The working class, unionist elements of Larkhall make it the perfect territory for Farage’s party. In their Hamilton headquarters, Reform organisers show me their ‘war room’: a draughty office tucked away just off the high street kitted out with turquoise merch, colourful flyers and a huge whiteboard across which a blown-up map of the constituency is stretched. Reform’s canvassing material attacks both the SNP’s record in Scotland and Labour’s in Westminster – suggesting, despite Tice’s previous assertion, that the party still sees Sarwar’s crowd as competition. Its candidate Ross Lambie is a former Tory councillor who defected in March – an experience that was dampened slightly when Tice, during interviews with Scottish journalists, forgot both Lambie’s name and the council ward he represented. Voters don’t care about these kinds of oversights though, Lambie assures me when we meet in Hamilton: ‘I’ve had a really positive response on the doors.’ It’s not all been plain sailing, however: Farage and Sarwar remain in a spat over ‘racist’ Reform campaign material that suggested the Scottish Labour leader’s party will prioritise Pakistani constituents.

While Reform is gaining momentum, Labour politicians insist the projections that Farage’s group could leapfrog them into second place are overblown. Deputy leader Jackie Baillie has talked up her candidate’s credentials, pointing out that Davy Russell is well-known in the area and a local success story for Hamilton. This doesn’t explain why the party has rather curiously kept him away from media appearances: Russell announced last week he would not appear in a televised election debate ahead of polling day and he was the only frontrunner not to be interviewed on BBC Radio Scotland. ‘He’s not good on broadcast,’ one insider confided. ‘We’d rather take the hit for not putting him up.’ Scottish Labour’s reluctance to showcase Davy has got some activists privately complaining about why he was picked in the first place. And while Starmer hasn’t been seen in the area, the suggestion that the UK party isn’t fussed about this by-election is immediately shut down. ‘Morgan McSweeney literally lives in the constituency,’ an activist retorts, in a nod to the Labour strategist’s wife being the MP for Hamilton and Clyde Valley.

While the area is of historical significance to the nationalists – it was the 1967 Hamilton by-election that delivered the party its first Westminster MP in the form of Winnie Ewing – and McKelvie was popular among parliamentarians and constituents alike, the SNP’s current candidate is hardly a lucky charm. This will be councillor Katy Loudon’s third shot at contesting an election in two years after she lost the 2023 Hamilton by-election to now-energy minister Michael Shanks and then lost again in 2024. That most pollsters reckon the SNP will clinch victory here is testament to the stickiness of the nationalist vote among pro-independence supporters and the unpopularity of Starmer’s policies, rather than any real political gains made by the party of government.

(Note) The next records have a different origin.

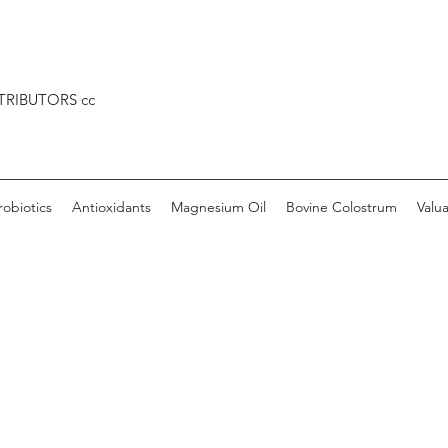
TRIBUTORS cc
robiotics
Antioxidants
Magnesium Oil
Bovine Colostrum
Valu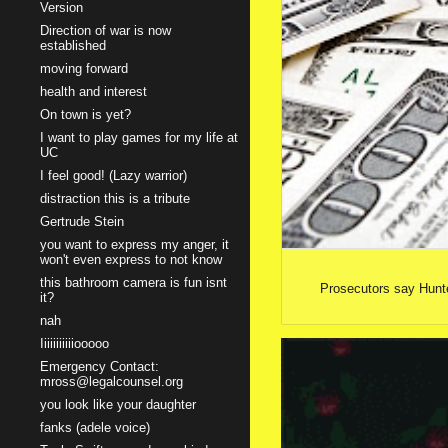
Version
Direction of war is now
established
moving forward
health and interest
On town is yet?
I want to play games for my life at
UC
I feel good! (Lazy warrior)
distraction this is a tribute
Gertrude Stein
you want to express my anger, it
won't even express to not know
this bathroom camera is fun isnt
Prosecutors say Hunte
it?
nah
Iiiiiiiiiiiooooo
Emergency Contact:
mross@legalcounsel.org
you look like your daughter
fanks (adele voice)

Ultimately the most interesting feature of this election will be where Reform places – and by how much it will cut into both the SNP and Labour vote. While Reform’s surge north of the border has so far proven beneficial to the SNP, it isn’t in the nationalists’ interest to see the right-wing party gain much more support. For now, it’s the unionists who have most to fear from Farage – but as his group begins to eat into Scotland’s Yessers, the SNP will soon be forced to concede that not even it can hold off the Reform threat for long.